Recent research (e.g., Adkins and Dowdle 2001b; Cohen et al. 2008; Steger 2008) suggests that activity during the invisible primary has significant effects on determining the winners and losers of presidential nomination campaigns. Does the same hold for the exit process? While our model does include a time-constant component (e.g., candidate characteristics indicating connection to the party), our argument regarding perceptions of competitiveness and the certainty of losing the nomination points towards a more dynamic (or time-varying, to use duration terminology) view of nomination campaigns. We find that the duration of a candidacy is explained by several variables that change in value as the campaign progresses. Specifically, Field Size, Poll Distance, and Certainty of Losing are all time varying and are all significant predictors of the length of a candidacy. In light of the performance of these variables, it appears that what occurs during the delegate-allocating phase of the nomination process plays a significant role in the length of time that candidates remain active. Or put differently, how long candidates choose to contest their party’s nomination is not determined by what occurs prior to the Iowa caucuses.

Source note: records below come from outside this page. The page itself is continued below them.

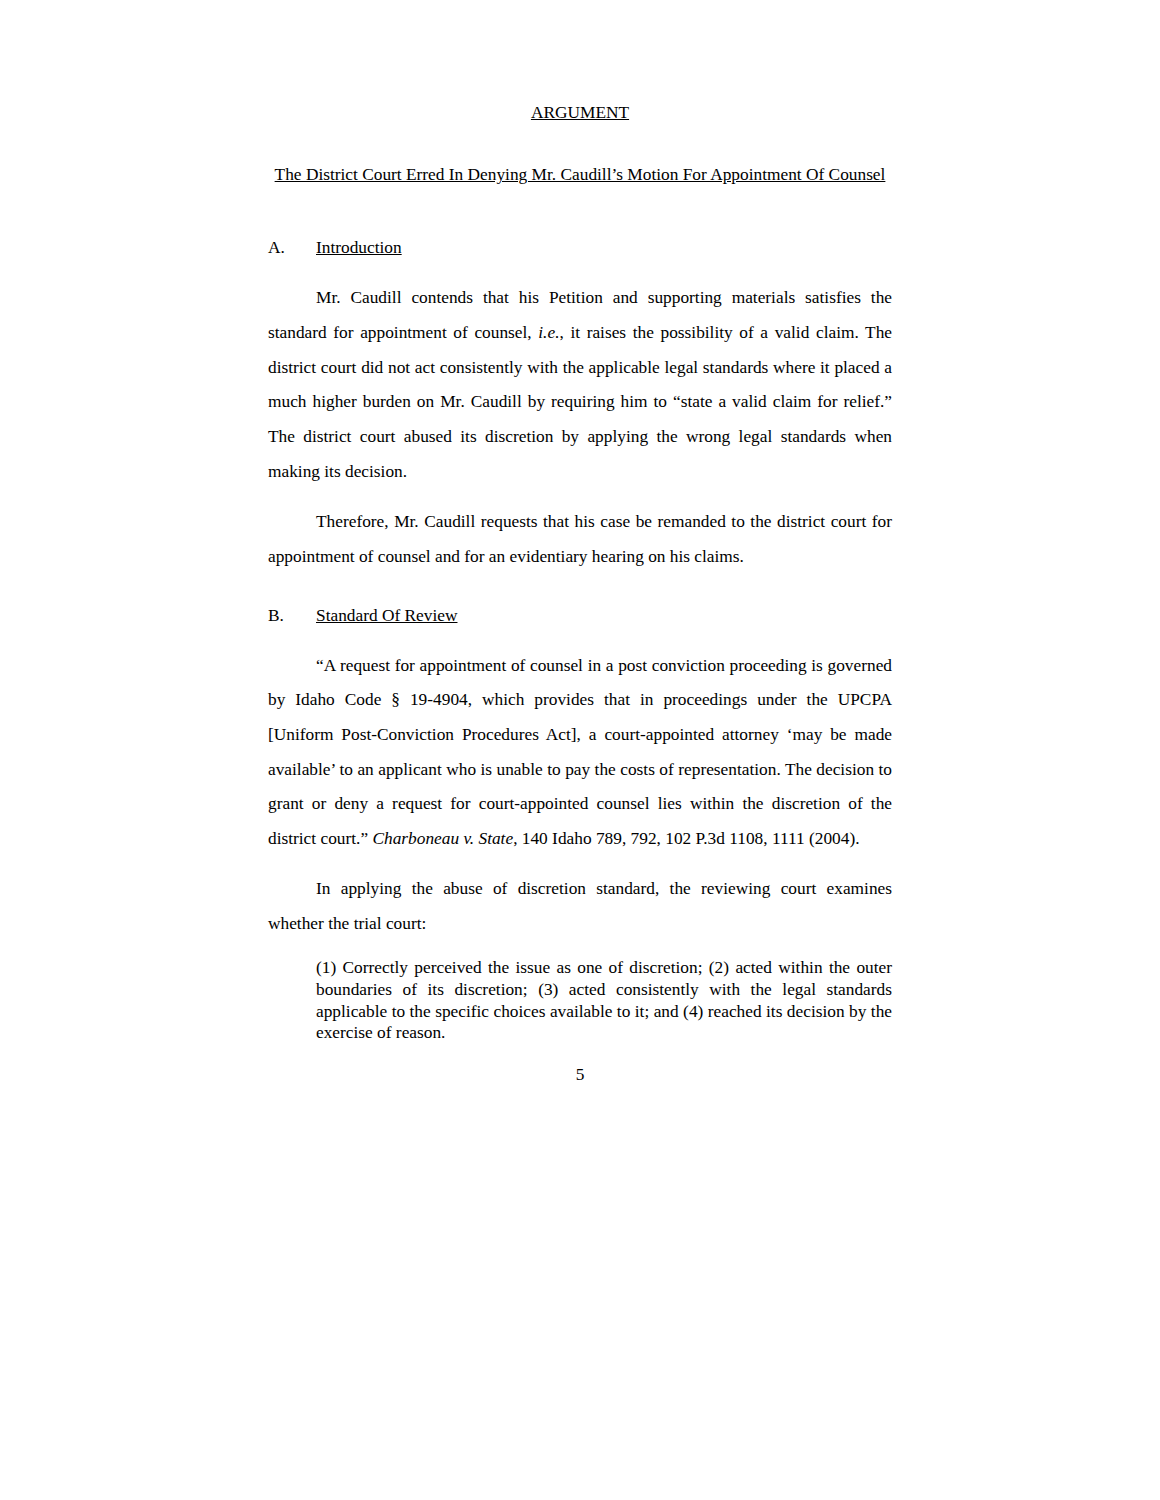ARGUMENT
The District Court Erred In Denying Mr. Caudill’s Motion For Appointment Of Counsel
A. Introduction
Mr. Caudill contends that his Petition and supporting materials satisfies the standard for appointment of counsel, i.e., it raises the possibility of a valid claim. The district court did not act consistently with the applicable legal standards where it placed a much higher burden on Mr. Caudill by requiring him to “state a valid claim for relief.” The district court abused its discretion by applying the wrong legal standards when making its decision.
Therefore, Mr. Caudill requests that his case be remanded to the district court for appointment of counsel and for an evidentiary hearing on his claims.
B. Standard Of Review
“A request for appointment of counsel in a post conviction proceeding is governed by Idaho Code § 19-4904, which provides that in proceedings under the UPCPA [Uniform Post-Conviction Procedures Act], a court-appointed attorney ‘may be made available’ to an applicant who is unable to pay the costs of representation. The decision to grant or deny a request for court-appointed counsel lies within the discretion of the district court.” Charboneau v. State, 140 Idaho 789, 792, 102 P.3d 1108, 1111 (2004).
In applying the abuse of discretion standard, the reviewing court examines whether the trial court:
(1) Correctly perceived the issue as one of discretion; (2) acted within the outer boundaries of its discretion; (3) acted consistently with the legal standards applicable to the specific choices available to it; and (4) reached its decision by the exercise of reason.
5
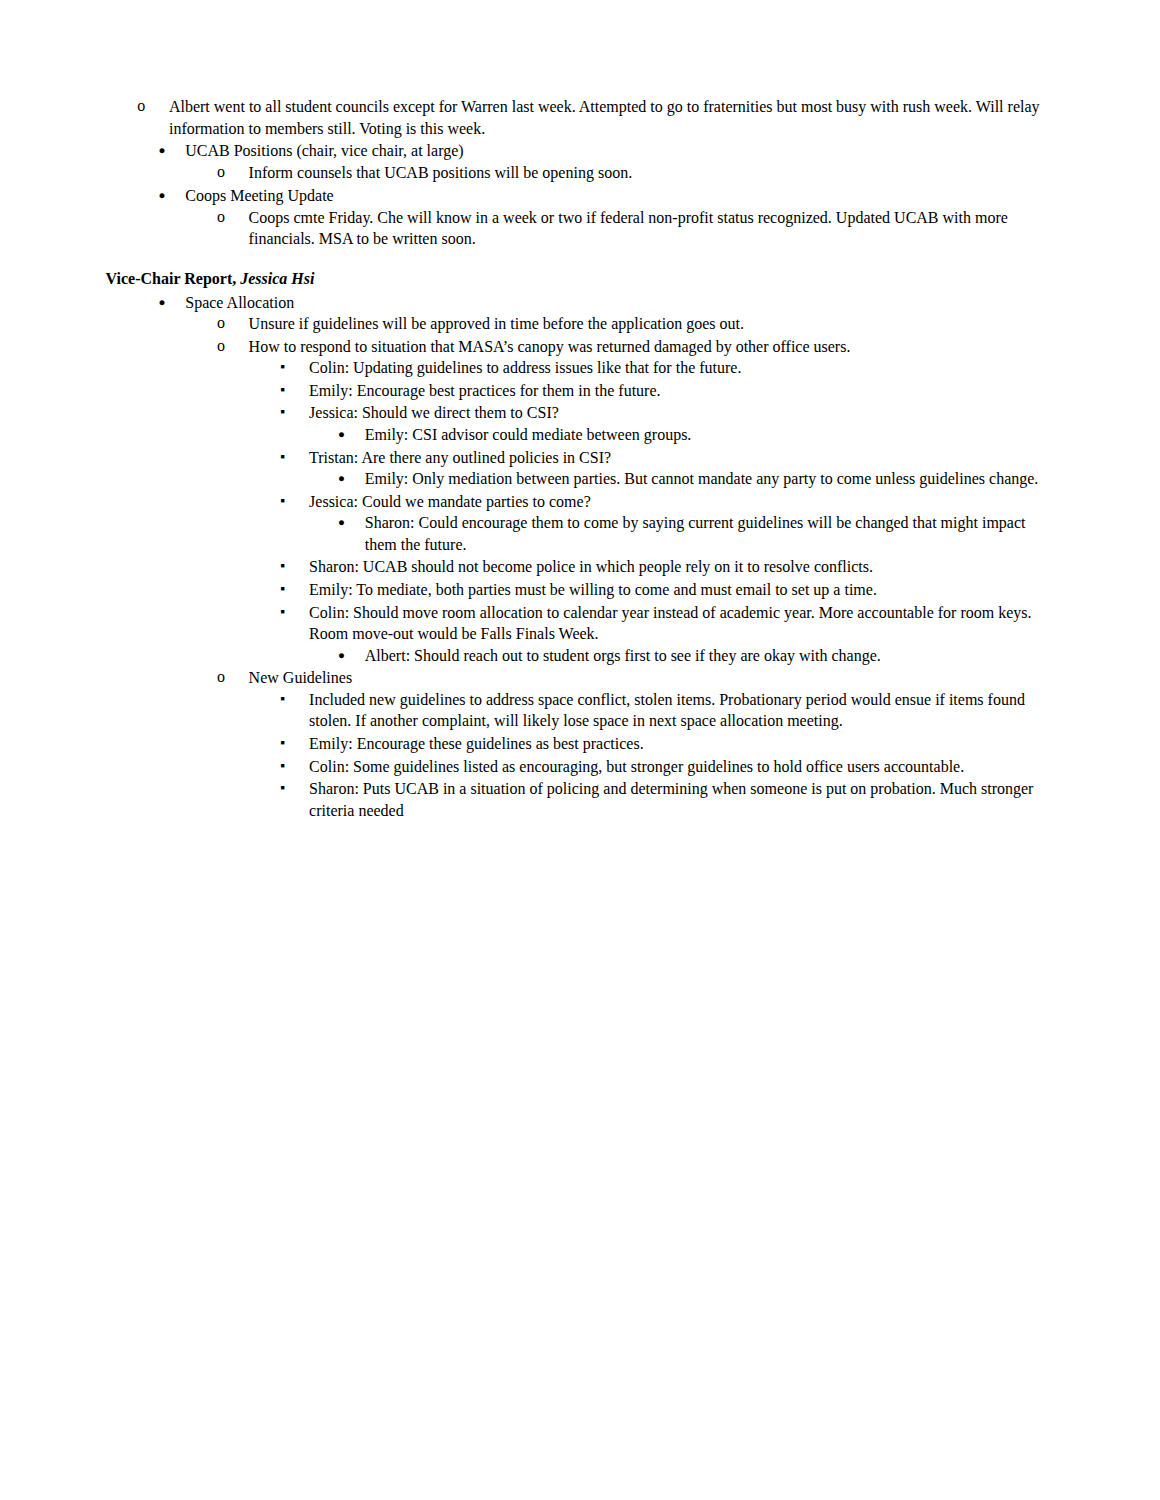Albert went to all student councils except for Warren last week. Attempted to go to fraternities but most busy with rush week. Will relay information to members still. Voting is this week.
UCAB Positions (chair, vice chair, at large)
Inform counsels that UCAB positions will be opening soon.
Coops Meeting Update
Coops cmte Friday. Che will know in a week or two if federal non-profit status recognized. Updated UCAB with more financials. MSA to be written soon.
Vice-Chair Report, Jessica Hsi
Space Allocation
Unsure if guidelines will be approved in time before the application goes out.
How to respond to situation that MASA’s canopy was returned damaged by other office users.
Colin: Updating guidelines to address issues like that for the future.
Emily: Encourage best practices for them in the future.
Jessica: Should we direct them to CSI?
Emily: CSI advisor could mediate between groups.
Tristan: Are there any outlined policies in CSI?
Emily: Only mediation between parties. But cannot mandate any party to come unless guidelines change.
Jessica: Could we mandate parties to come?
Sharon: Could encourage them to come by saying current guidelines will be changed that might impact them the future.
Sharon: UCAB should not become police in which people rely on it to resolve conflicts.
Emily: To mediate, both parties must be willing to come and must email to set up a time.
Colin: Should move room allocation to calendar year instead of academic year. More accountable for room keys. Room move-out would be Falls Finals Week.
Albert: Should reach out to student orgs first to see if they are okay with change.
New Guidelines
Included new guidelines to address space conflict, stolen items. Probationary period would ensue if items found stolen. If another complaint, will likely lose space in next space allocation meeting.
Emily: Encourage these guidelines as best practices.
Colin: Some guidelines listed as encouraging, but stronger guidelines to hold office users accountable.
Sharon: Puts UCAB in a situation of policing and determining when someone is put on probation. Much stronger criteria needed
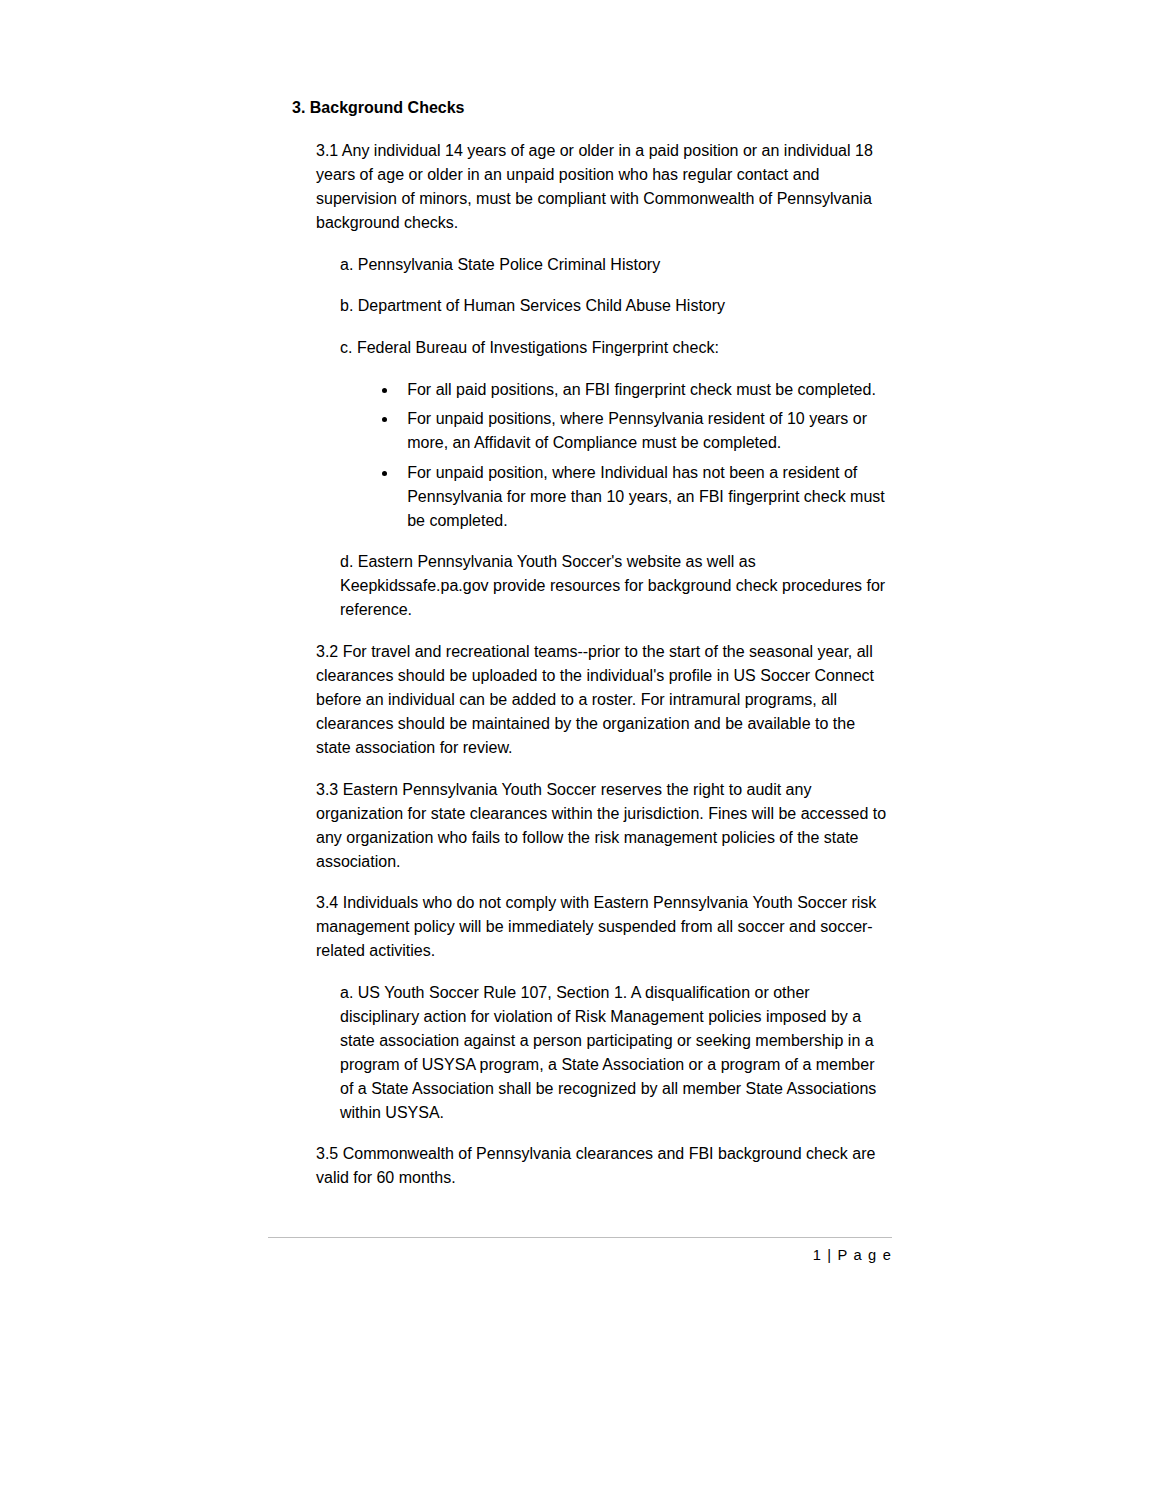3. Background Checks
3.1 Any individual 14 years of age or older in a paid position or an individual 18 years of age or older in an unpaid position who has regular contact and supervision of minors, must be compliant with Commonwealth of Pennsylvania background checks.
a. Pennsylvania State Police Criminal History
b. Department of Human Services Child Abuse History
c. Federal Bureau of Investigations Fingerprint check:
For all paid positions, an FBI fingerprint check must be completed.
For unpaid positions, where Pennsylvania resident of 10 years or more, an Affidavit of Compliance must be completed.
For unpaid position, where Individual has not been a resident of Pennsylvania for more than 10 years, an FBI fingerprint check must be completed.
d. Eastern Pennsylvania Youth Soccer's website as well as Keepkidssafe.pa.gov provide resources for background check procedures for reference.
3.2 For travel and recreational teams--prior to the start of the seasonal year, all clearances should be uploaded to the individual's profile in US Soccer Connect before an individual can be added to a roster. For intramural programs, all clearances should be maintained by the organization and be available to the state association for review.
3.3 Eastern Pennsylvania Youth Soccer reserves the right to audit any organization for state clearances within the jurisdiction. Fines will be accessed to any organization who fails to follow the risk management policies of the state association.
3.4 Individuals who do not comply with Eastern Pennsylvania Youth Soccer risk management policy will be immediately suspended from all soccer and soccer-related activities.
a. US Youth Soccer Rule 107, Section 1. A disqualification or other disciplinary action for violation of Risk Management policies imposed by a state association against a person participating or seeking membership in a program of USYSA program, a State Association or a program of a member of a State Association shall be recognized by all member State Associations within USYSA.
3.5 Commonwealth of Pennsylvania clearances and FBI background check are valid for 60 months.
1 | P a g e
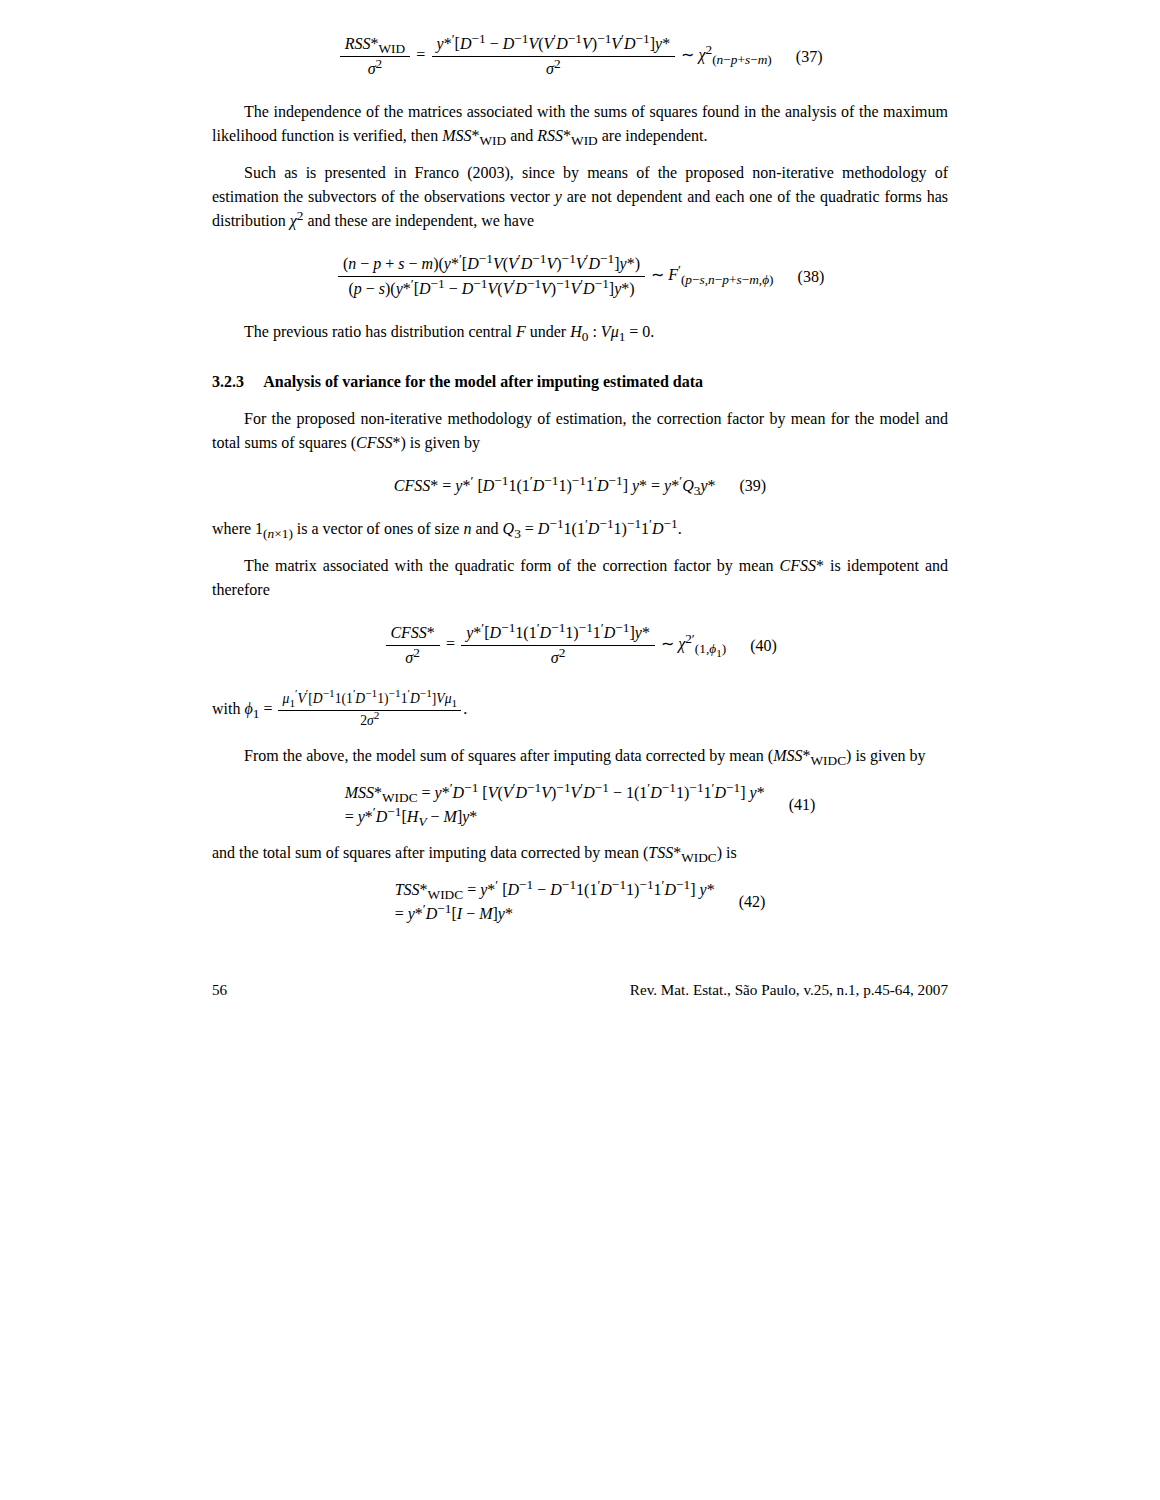RSS*WID σ2 = y*′[D−1 − D−1V(V′D−1V)−1V′D−1]y* σ2 ∼ χ2(n−p+s−m)
(37)
The independence of the matrices associated with the sums of squares found in the analysis of the maximum likelihood function is verified, then MSS*WID and RSS*WID are independent.
Such as is presented in Franco (2003), since by means of the proposed non-iterative methodology of estimation the subvectors of the observations vector y are not dependent and each one of the quadratic forms has distribution χ2 and these are independent, we have
(n − p + s − m)(y*′[D−1V(V′D−1V)−1V′D−1]y*) (p − s)(y*′[D−1 − D−1V(V′D−1V)−1V′D−1]y*) ∼ F′(p−s,n−p+s−m,ϕ)
(38)
The previous ratio has distribution central F under H0 : Vμ1 = 0.
3.2.3 Analysis of variance for the model after imputing estimated data
For the proposed non-iterative methodology of estimation, the correction factor by mean for the model and total sums of squares (CFSS*) is given by
CFSS* = y*′ [D−11(1′D−11)−11′D−1] y* = y*′Q3y*
(39)
where 1(n×1) is a vector of ones of size n and Q3 = D−11(1′D−11)−11′D−1.
The matrix associated with the quadratic form of the correction factor by mean CFSS* is idempotent and therefore
CFSS* σ2 = y*′[D−11(1′D−11)−11′D−1]y* σ2 ∼ χ2′(1,ϕ1)
(40)
with ϕ1 = μ1′V′[D−11(1′D−11)−11′D−1]Vμ12σ2.
From the above, the model sum of squares after imputing data corrected by mean (MSS*WIDC) is given by
MSS*WIDC = y*′D−1 [V(V′D−1V)−1V′D−1 − 1(1′D−11)−11′D−1] y* = y*′D−1[HV − M]y*
(41)
and the total sum of squares after imputing data corrected by mean (TSS*WIDC) is
TSS*WIDC = y*′ [D−1 − D−11(1′D−11)−11′D−1] y* = y*′D−1[I − M]y*
(42)
56 Rev. Mat. Estat., São Paulo, v.25, n.1, p.45-64, 2007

There is, however, the possibility that variation in Poll Distance and Field Size across candidates and election cycles, respectively, explains the hazard of exiting the race. In other words, it could be the case that the static components of these two variables have the explanatory power, not the dynamic components that change over time for a given candidate. To test this possibility, we estimated our model with two additional independent variables that do not vary over the course of a campaign: Initial Poll Distance and Initial Field Size at the time of the Iowa caucus. With these controls in place, the estimates for Poll Distance and Field Size remain statistically significant. These results indicate that static components of these two variables are not driving the coefficient estimates. The expected duration of a candidacy changes from day-to-day in a dynamic manner, instead of being fixed at the start of the campaign.